地域の子を育てる

一条真也です。

昨日、横浜から帰ってきました。
飛行機の中で読んだ新聞に、「赤ちゃんに笑顔を」という記事が出ていました。
そこには、震災地の避難所で母乳が出ない母親に代わって、別のお母さんが授乳しているという話が紹介されていました。


                  「朝日新聞」3月28日朝刊


他人の子にお乳を上げるなど、日本では久しく聞かない話です。
もちろん、昭和の初期ぐらいまでは日常的な光景だったのかもしれませんが、こんなことは「有縁社会」あってのことです。未曾有の大災害をきっかけに「隣人の時代」が到来し、今まさに有縁社会が再生されつつあるように感じます。


                  「朝日新聞」3月29日朝刊


また、今朝の新聞には、「小さな君へ 大きな未来を」という記事が出ていました。
NGOなどが、避難所の子どもたちのために遊び場所をつくり、ボランティア・スタッフたちが遊んであげているという内容でした。
これにも、「隣人の時代」の到来を強く感じました。
避難所というのも、「地縁」ある人々が集まった一種の「地域」です。
そして、地域の子どもたちは、地域みんなの子供なのです。



隣人の時代』(三五館)にも書いたのですが、もともと、地域には子どもたちを育てるという役目があります。

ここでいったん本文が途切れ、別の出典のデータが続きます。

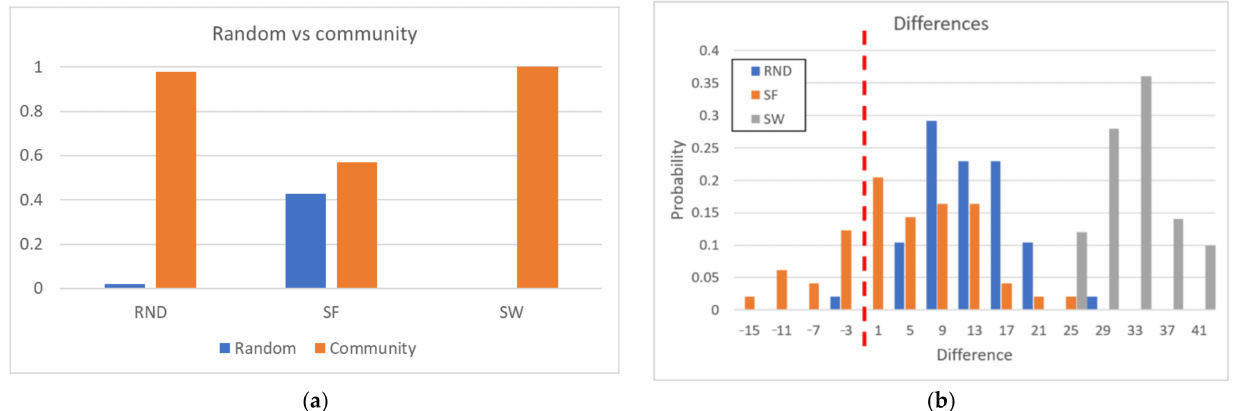
Figure 3. Effects of partitioning the system based on network analysis. ( a ) Fraction of times (over 50 runs) in which the minimum number of candidate RSs by using the s-partitioning is lower than the number of candidate RSs of the graph partitioning (blue), vs. the fraction of times that the number of candidate RSs of the graph partitioning is smaller (orange). ( b ) The distribution of the difference between the minimum number of candidate RSs of the s-partitioning and the number of candidate RSs of the graph partitioning in RND, SF and SW cases. This difference is almost always positive (sometimes by far positive), indicating the adherence of the community algorithm to the dynamic characteristics of the system under examination. Note that fewer candidate RSs to analyze results in a much faster final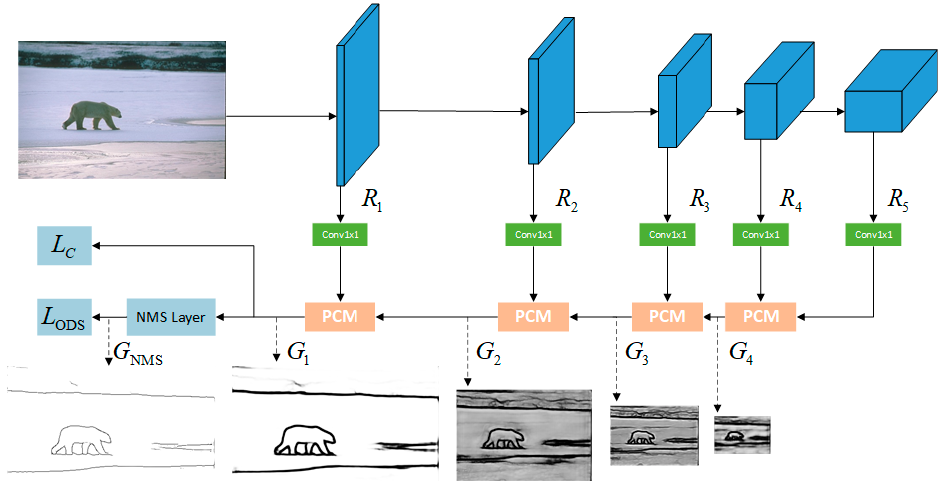
Figure 2. Adaptive feature pyramid network architecture.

わが国を代表する教育社会学者である門脇厚司氏は、現代社会における地域社会の役割として「子どもの社会力を育てる」ことをあげています。
多くの人は、子どもの社会力が形成される場として学校の存在をあげるでしょう。しかし、「地域の子を地域で育てる」必要性を強調する門脇氏は、著書『子どもの社会力』(岩波新書)で次のように述べています。
「さまざまな個性をもったクラスメイトとのさまざまな場面での付き合いが、子どもたちの他者認識や他者への共感を育てるのに何ほどかの貢献をするのは間違いない。それはそうであるが、だからといって、学齢期にある子どもたちの社会力形成の主要な場が学校であるというのは当たらない。この時期の子どもたちにとっても、彼らの社会力を育むもっとも重要な場は地域社会である。」
その理由を門脇氏は2つあげています。



1つめの理由は、地域は子どもたちにとっての全生活領域だからです。そこには多くの家があり、さまざまな店があり、工場があり、駅があり、郵便局や児童館や公園があり、川や林がある。というわけで、学校も地域社会の中のひとつの場所でしかありません。



2つめの理由は、地域社会には多彩な人々が住んでいるからです。
学校には同じ世代の子どもしかいませんが、地域社会には高齢者も幼児もいるし、男もいれば女もいる。仕事をしている人だって、おまわりさん、駅員さん、商店の人たち、役所の職員、病院の看護婦さんもいる。というわけで、人間の多彩さは学校などの比ではありません。学齢期以降の子どもたちにとって、社会力形成の場は地域社会をおいて他にはないのです。



わが社では、「隣人祭り」のサポートに力を入れてきました。
その理由としては高齢者の孤独死を防止する意味が強かったのですが、最近では、子どもたちの社会力形成という面からも「隣人祭り」は重要であると思っています。
子どもの社会力を育てるのに地域ほど適したところはありません。
子どもの社会力を育ててくれるのは地域の隣人たちなのです。